Data networking is important even in the initial stage of route design. It is all the more crucial when it comes to adaptability. It integrates the scheduling department with all entities and process participants, including the warehouse, drivers, vehicles, consignors, and consignees, via mobile applications. This data is combined with real-time information from maps and services that provide traffic, news, and weather updates.
Once the system has all the relevant information, it is possible to conduct real-time data analyses for proactive forecasting models, as well as automatic, continuous route optimization and adjustments.

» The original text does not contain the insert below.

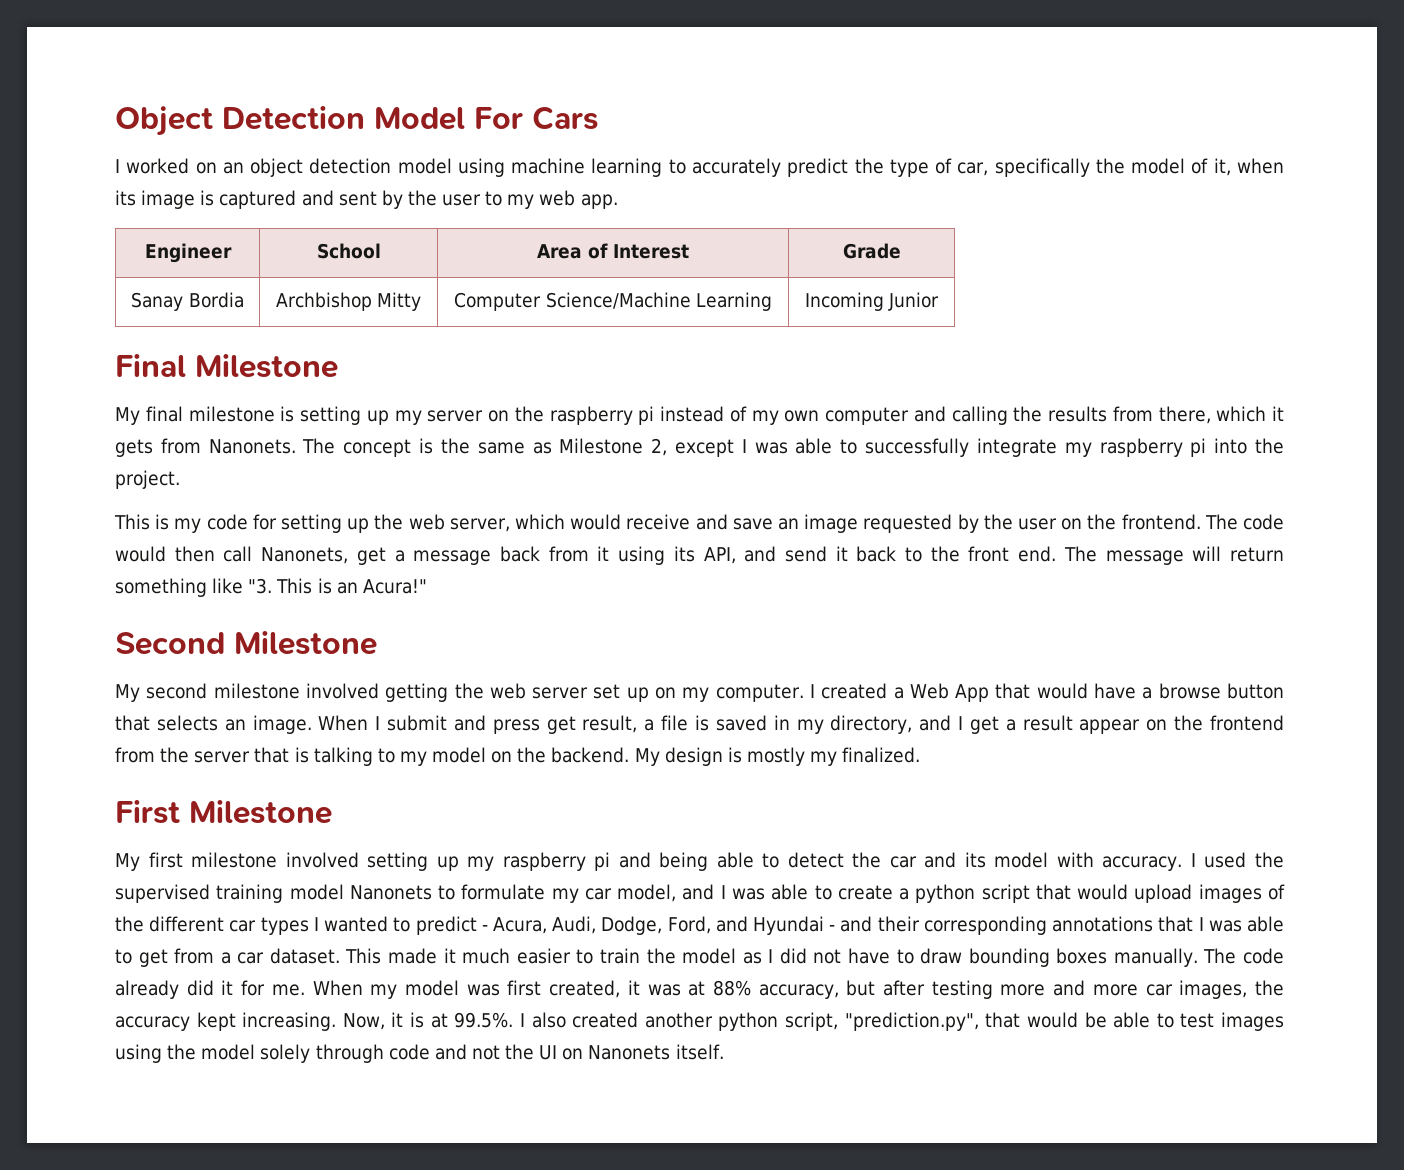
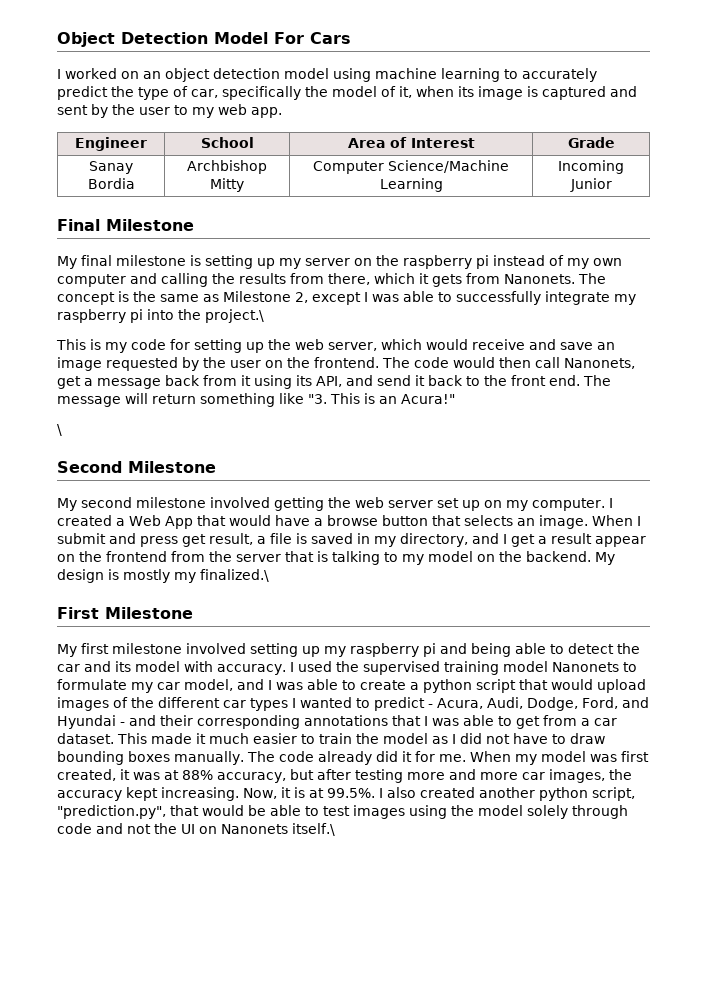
[115,470,180,489] project. -> [205,309,264,323] project.\
(427, 586) none -> [57,424,62,436] // \
[842,747,921,763] finalized. -> [200,569,269,582] finalized.\
[675,1044,724,1060] itself. -> [292,823,335,836] itself.\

User-Friendliness for Everyone Involved Is Paramount
A clearly designed user interface and intuitive operation make the work of dispatchers easier. For example, dispatchers can easily make adjustments or take special customer requests into account. Drivers in particular benefit from easy-to-use programs. They must concentrate on traffic. If they need to adjust their route, they need clearly structured guidance.
Benefits of AI-Supported Route Planning
There is huge potential for increasing efficiency through AI applications in logistics scheduling, an area associated with a lot of volatile data.

Possible positive effects include:
- Improvement of delivery quality and, consequently, customer satisfaction
- Optimal utilization of freight capacities
- Reduction of kilometers driven
- Saving time
- Avoidance of empty runs
- Reduction of greenhouse gas emissions
- Reduction of energy consumption
- Conservation of materials and a longer vehicle service life
AI-powered route planning can create a triple-win situation: it strengthens customer loyalty, reduces operating costs due to greater efficiency, and reduces the ecological footprint. Looking beyond the company’s own horizons, this can also improve the environmental balance on a larger scale. When more and more transport companies run efficient routes, the overall volume of traffic, noise, and emissions decreases.
Given the growth of the e-commerce sector and its associated transportation needs, one might argue more cautiously: at the least, AI-powered route planning can limit the increase. Along with sustainable drive and fuel technologies, intelligent route planning will be an effective tool for environmentally friendly logistics in the future.
How You Can Benefit from GoGreen Plus
Climate change is the greatest challenge of our time – and it affects all of us. However, it is not equally easy for every industry and every company to reduce their respective ecological footprint. With GoGreen Plus, we offer you the opportunity to reduce emissions in a simple way thanks to insetting – exactly where they occur. Your investment goes 100% into the use of green technologies within our network.
The Routes of the Future Are Smart
Automated and intelligent route planning is nothing new to DHL Freight. We use RAPTOR, a self-developed tool with an algorithm that accelerates and optimizes decisions on delivery schedules and routes. More information about RAPTOR can be found in our DHL Freight Green Technology Roadmap.
The Roadmap also reveals what else DHL Freight is doing to streamline logistics processes and make them more sustainable. Beyond our own efforts, we believe that logistics must become smarter to balance growth and sustainability.